In vitro generation of functional murine heart organoids via FGF4 and extracellular matrix

• Published in: Nature communications Vol. 11; no. 1; pp. 4283 - 18
• Main Authors: Lee, Jiyoung, Sutani, Akito, Kaneko, Rin, Takeuchi, Jun, Sasano, Tetsuo, Kohda, Takashi, Ihara, Kensuke, Takahashi, Kentaro, Yamazoe, Masahiro, Morio, Tomohiro, Furukawa, Tetsushi, Ishino, Fumitoshi
• Format: Journal Article
• Language: English
• Published: London Nature Publishing Group UK 03.09.2020; Nature Publishing Group; Nature Portfolio
• Subjects: 631/136; 631/532; 631/80; Action Potentials; Amino Acids, Diamino - metabolism; Animals; Atria; Atrium; Biomimetics; Biomimetics - methods; Cardiac muscle; Cell Differentiation; Cell Line; Contraction; Endothelial Cells; Extracellular matrix; Extracellular Matrix - metabolism; Fibroblast growth factor 4; Fibroblast Growth Factor 4 - metabolism; Gene expression; Growth factors; Heart; Heart - growth & development; Heart - physiology; Heart function; Humanities and Social Sciences; In vivo methods and tests; Laminin; Membrane Glycoproteins - metabolism; Mice; Mouse Embryonic Stem Cells - metabolism; multidisciplinary; Muscle contraction; Muscles; Myocardial Contraction; Myocardium; Organoids; Organoids - cytology; Organoids - growth & development; Organoids - ultrastructure; Science; Science (multidisciplinary); Smooth muscle; Stem cells; Ventricle
• ISSN: 2041-1723; 2041-1723
• DOI: 10.1038/s41467-020-18031-5

Our understanding of the spatiotemporal regulation of cardiogenesis is hindered by the difficulties in modeling this complex organ currently by in vitro models.
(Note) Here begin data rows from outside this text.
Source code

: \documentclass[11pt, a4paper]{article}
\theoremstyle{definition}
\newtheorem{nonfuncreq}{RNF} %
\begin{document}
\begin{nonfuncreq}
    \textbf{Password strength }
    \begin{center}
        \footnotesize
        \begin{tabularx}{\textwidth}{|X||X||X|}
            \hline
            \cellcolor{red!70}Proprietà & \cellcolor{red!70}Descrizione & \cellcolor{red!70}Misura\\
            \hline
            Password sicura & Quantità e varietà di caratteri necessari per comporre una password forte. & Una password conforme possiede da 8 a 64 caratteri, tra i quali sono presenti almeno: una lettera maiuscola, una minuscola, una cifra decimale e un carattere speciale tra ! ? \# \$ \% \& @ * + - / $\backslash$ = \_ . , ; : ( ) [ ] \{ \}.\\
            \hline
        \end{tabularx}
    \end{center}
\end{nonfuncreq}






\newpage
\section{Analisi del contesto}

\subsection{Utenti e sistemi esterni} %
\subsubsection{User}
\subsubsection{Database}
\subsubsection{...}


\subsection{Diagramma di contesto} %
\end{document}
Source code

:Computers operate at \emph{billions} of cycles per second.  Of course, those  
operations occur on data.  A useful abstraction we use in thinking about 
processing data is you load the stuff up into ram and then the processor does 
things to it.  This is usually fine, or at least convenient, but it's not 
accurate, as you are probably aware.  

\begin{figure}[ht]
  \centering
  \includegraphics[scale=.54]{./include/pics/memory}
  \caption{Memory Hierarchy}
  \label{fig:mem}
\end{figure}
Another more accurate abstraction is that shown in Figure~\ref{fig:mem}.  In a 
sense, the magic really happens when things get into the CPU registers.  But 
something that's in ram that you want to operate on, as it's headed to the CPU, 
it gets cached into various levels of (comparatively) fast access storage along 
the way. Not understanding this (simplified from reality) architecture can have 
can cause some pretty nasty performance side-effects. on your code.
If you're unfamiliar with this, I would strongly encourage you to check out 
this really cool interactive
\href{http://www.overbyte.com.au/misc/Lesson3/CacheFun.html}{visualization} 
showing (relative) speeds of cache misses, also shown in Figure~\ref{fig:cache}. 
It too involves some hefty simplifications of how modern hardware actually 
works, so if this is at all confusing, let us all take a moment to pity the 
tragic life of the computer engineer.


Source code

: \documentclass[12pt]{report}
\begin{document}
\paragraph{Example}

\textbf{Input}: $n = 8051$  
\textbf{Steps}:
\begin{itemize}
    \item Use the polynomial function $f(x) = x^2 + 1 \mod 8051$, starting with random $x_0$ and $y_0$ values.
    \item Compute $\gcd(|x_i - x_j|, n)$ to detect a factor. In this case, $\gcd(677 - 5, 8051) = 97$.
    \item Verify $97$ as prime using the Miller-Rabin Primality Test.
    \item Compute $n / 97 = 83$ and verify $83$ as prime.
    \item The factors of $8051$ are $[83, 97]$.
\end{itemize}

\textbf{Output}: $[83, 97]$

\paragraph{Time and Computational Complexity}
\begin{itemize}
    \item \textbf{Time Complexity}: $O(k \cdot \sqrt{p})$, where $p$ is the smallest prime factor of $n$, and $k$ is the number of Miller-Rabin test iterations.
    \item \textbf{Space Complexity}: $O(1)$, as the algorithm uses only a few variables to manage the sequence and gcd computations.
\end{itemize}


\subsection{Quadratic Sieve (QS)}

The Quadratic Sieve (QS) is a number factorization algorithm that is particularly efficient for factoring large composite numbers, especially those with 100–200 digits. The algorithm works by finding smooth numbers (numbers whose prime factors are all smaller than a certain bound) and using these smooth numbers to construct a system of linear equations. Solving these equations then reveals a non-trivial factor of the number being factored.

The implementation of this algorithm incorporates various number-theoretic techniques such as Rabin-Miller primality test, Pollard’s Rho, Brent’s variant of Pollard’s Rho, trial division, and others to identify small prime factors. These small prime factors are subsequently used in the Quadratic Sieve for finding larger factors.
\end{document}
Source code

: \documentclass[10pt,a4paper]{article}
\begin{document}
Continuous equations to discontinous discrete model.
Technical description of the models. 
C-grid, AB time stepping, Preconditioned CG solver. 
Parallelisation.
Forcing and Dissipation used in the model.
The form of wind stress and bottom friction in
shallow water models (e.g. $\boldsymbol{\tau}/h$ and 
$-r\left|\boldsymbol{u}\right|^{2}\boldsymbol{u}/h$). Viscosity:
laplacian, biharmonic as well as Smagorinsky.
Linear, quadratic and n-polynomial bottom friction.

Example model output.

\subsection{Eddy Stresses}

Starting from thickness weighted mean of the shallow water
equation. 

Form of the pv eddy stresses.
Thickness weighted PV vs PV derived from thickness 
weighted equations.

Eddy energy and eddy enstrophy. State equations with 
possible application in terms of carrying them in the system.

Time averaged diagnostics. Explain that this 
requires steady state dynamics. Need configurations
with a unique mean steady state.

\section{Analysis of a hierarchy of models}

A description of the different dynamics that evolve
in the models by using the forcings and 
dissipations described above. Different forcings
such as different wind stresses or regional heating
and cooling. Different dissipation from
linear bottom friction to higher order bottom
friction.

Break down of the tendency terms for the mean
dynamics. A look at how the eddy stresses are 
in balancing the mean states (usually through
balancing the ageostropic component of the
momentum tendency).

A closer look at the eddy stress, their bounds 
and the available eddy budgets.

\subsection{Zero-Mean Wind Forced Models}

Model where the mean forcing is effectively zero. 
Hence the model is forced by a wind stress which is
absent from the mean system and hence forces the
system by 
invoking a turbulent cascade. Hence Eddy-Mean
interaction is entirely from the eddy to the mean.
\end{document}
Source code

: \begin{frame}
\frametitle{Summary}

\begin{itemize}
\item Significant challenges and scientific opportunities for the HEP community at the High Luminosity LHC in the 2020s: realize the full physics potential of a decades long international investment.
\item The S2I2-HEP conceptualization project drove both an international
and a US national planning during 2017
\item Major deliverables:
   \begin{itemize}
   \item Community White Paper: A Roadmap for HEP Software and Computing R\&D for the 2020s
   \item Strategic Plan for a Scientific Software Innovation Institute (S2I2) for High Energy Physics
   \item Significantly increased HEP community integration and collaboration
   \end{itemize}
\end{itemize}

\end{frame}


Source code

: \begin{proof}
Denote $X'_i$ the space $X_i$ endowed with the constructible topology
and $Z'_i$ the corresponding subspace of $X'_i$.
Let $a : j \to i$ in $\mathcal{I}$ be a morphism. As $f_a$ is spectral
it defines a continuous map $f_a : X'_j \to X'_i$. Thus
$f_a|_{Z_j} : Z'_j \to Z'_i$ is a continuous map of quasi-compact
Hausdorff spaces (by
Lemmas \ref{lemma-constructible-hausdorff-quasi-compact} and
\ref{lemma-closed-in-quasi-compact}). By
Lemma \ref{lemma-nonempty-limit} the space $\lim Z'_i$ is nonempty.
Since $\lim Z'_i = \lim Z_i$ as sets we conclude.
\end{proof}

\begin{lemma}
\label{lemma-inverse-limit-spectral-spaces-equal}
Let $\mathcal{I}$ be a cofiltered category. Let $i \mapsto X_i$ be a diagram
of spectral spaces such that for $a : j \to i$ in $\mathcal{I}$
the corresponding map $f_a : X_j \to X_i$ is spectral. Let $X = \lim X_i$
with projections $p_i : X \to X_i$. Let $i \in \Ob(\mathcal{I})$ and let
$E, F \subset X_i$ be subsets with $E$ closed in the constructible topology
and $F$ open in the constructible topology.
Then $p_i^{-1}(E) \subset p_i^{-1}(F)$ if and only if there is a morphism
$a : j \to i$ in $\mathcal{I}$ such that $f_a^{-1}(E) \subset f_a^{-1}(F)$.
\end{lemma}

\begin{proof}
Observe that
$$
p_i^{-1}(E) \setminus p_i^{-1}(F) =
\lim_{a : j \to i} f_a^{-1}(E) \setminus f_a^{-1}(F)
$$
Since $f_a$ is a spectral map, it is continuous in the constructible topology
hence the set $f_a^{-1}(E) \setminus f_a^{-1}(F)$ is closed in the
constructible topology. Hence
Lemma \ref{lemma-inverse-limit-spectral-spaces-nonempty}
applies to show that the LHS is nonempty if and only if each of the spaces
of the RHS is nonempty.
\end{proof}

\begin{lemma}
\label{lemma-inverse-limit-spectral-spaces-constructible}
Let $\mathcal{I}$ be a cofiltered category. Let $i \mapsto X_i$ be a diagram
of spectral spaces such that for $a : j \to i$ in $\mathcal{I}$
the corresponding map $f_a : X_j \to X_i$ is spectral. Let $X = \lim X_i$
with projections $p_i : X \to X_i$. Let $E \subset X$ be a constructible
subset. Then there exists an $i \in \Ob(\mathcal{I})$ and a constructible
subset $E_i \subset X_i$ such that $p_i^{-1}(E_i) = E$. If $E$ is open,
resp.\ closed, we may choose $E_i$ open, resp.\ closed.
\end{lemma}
Here we develop a method to generate heart organoids from mouse embryonic stem cell-derived embryoid bodies. Consecutive morphological changes proceed in a self-organizing manner in the presence of the laminin-entactin (LN/ET) complex and fibroblast growth factor 4 (FGF4), and the resulting in vitro heart organoid possesses atrium- and ventricle-like parts containing cardiac muscle, conducting tissues, smooth muscle and endothelial cells that exhibited myocardial contraction and action potentials. The heart organoids exhibit ultrastructural, histochemical and gene expression characteristics of considerable similarity to those of developmental hearts in vivo. Our results demonstrate that this method not only provides a biomimetic model of the developing heart-like structure with simplified differentiation protocol, but also represents a promising research tool with a broad range of applications, including drug testing. Our understanding of the development of the heart has been limited by a lack of in vitro cellular models. Here, the authors treat mouse embryonic stem cell-derived embryoid bodies with laminin-entactin (to mimic the developing microenvironment) and FGF4 to form heart organoids, with atrial and ventricular-like parts.